Why not just remove outliers?
If you remove all "too large" cats:
- You miss a real health crisis (obesity epidemic)
- You miss legitimate breed differences
- You hide important signal
Common Pitfalls
Automatically Removing Outliers
-- WRONG: Automatically deleting outliers
DELETE FROM orders
WHERE total_amount > (
SELECT PERCENTILE_CONT(0.95) WITHIN GROUP (ORDER BY total_amount)
FROM orders
);
-- This destroys legitimate high-value orders!
-- RIGHT: Flag and investigate
SELECT *,
CASE WHEN total_amount > 1000 THEN 'Investigate' ELSE 'Normal' END
FROM orders;
Ignoring Natural Variation
-- Some "outliers" are just your best customers
SELECT
c.name,
SUM(o.total_amount) as lifetime_value,
-- Not an outlier to remove, a VIP to celebrate!

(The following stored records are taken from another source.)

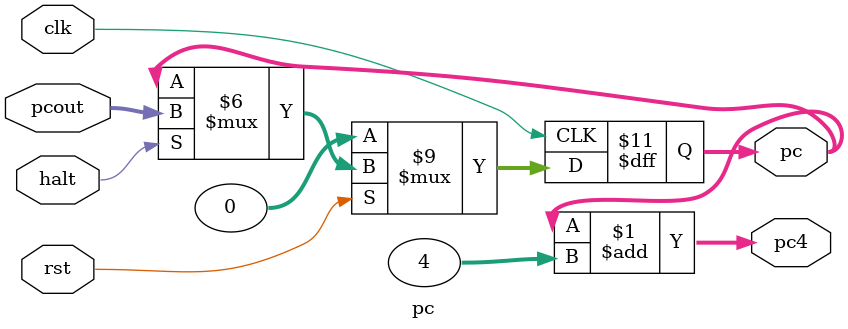
<source format=v>
`timescale 1ns / 1ps
module pc(
    clk,rst,halt,pcout,pc,pc4
    );
    input clk,rst,halt;
    input [31:0] pcout;
    output reg[31:0] pc;
    output [31:0] pc4;
    assign pc4 = pc + 4;
    initial begin
        pc <= 0;
    end
    always@(posedge clk) begin
        if(0==rst) begin
            pc <= 0;
        end
        else begin
            if(halt) begin
                pc <= pcout;
            end
            //µÍµçÆ½Í£»ú
            else begin
                pc <= pc;
            end 
        end
    end
endmodule

</source>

CASE WHEN SUM(o.total_amount) > 10000 THEN 'VIP' ELSE 'Standard' END
FROM customers c
JOIN orders o ON c.id = o.customer_id
GROUP BY c.id, c.name;
Exercises
Exercise 1
Write a query to identify outliers in order amounts using the IQR method.
Exercise 2
What is the difference between an outlier caused by a data error vs a genuine extreme value?
Exercise 3
Write a query to find orders that are outliers compared to the customer's average, not global averages.
Exercise 4
Why might you want to include outliers in some analyses but exclude them in others?
Exercise 5
Write a query to flag orders that are outliers for their day of week and time of day.
Key Takeaways
- Outliers can be errors, natural variation, or genuine signal
- Use IQR or standard deviation to detect outliers
- Investigate before removing — context matters
- Some outliers (VIP customers) are valuable, not problems
- Domain knowledge helps interpret outliers correctly
- Outlier detection should be documented and reproducible